In the days following his defeat at Brandywine, George Washington was intent on accomplishing two contradictory tasks: (1) protecting Philadelphia from British forces under William Howe and (2) replenishing rapidly dwindling supplies and munitions from stockpiles in Reading, Pennsylvania.
For reasons known only to General Howe, the British did not immediately pursue Washington’s retreating army after the victory of September 11. Instead, Howe remained in camp for several days along Brandywine Creek, then resumed the chase.

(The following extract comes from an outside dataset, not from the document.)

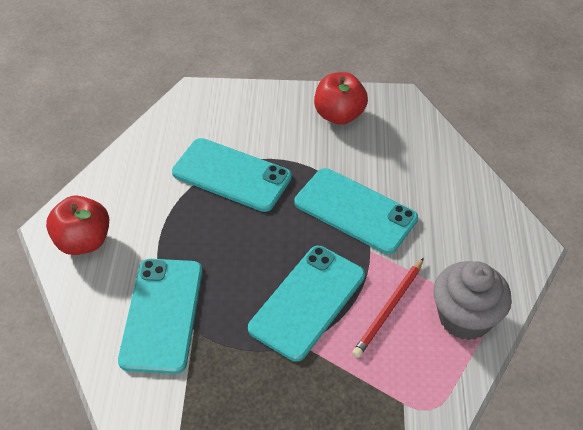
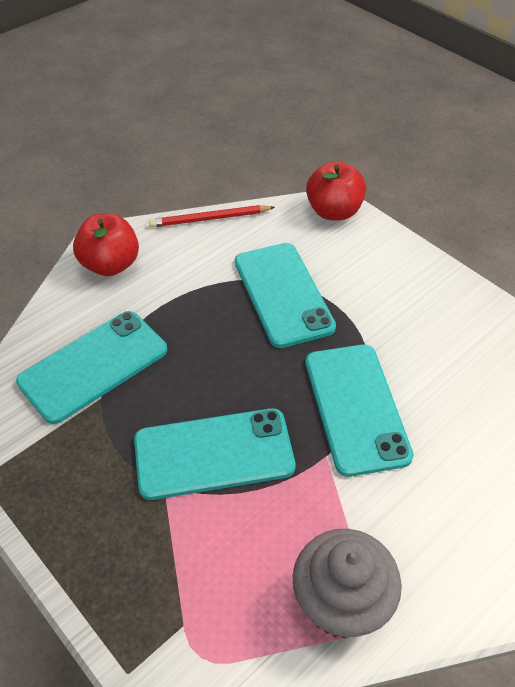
camera: 45 degrees right, 0 degrees up
(339, 115) = (447, 309): red apple -> red apple (334, 211)
(389, 309) = (277, 525): red pencil -> red pencil (209, 219)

Washington received word of the British advance and chose to make a stand at a location on a valley road between Lancaster and Philadelphia. Skirmishing began on September 16 and British forces initiated flanking movements around the American lines. Before the armies were fully engaged, however, rain began and quickly turned into a steady downpour. Powder became wet, making firearms useless. This “battle” in the clouds of rain and fog never developed. Washington withdrew his forces, led his army to Reading for supplies and left behind a small force under Anthony Wayne to harass the presumed British movement toward Philadelphia.
Howe’s army found it nearly impossible to follow Washington over the rutted, muddy roads. The decision was made to wait out the storm, then move toward their objective.
Wayne established a camp near Paoli, where he would be surprised by a British raid a few days later.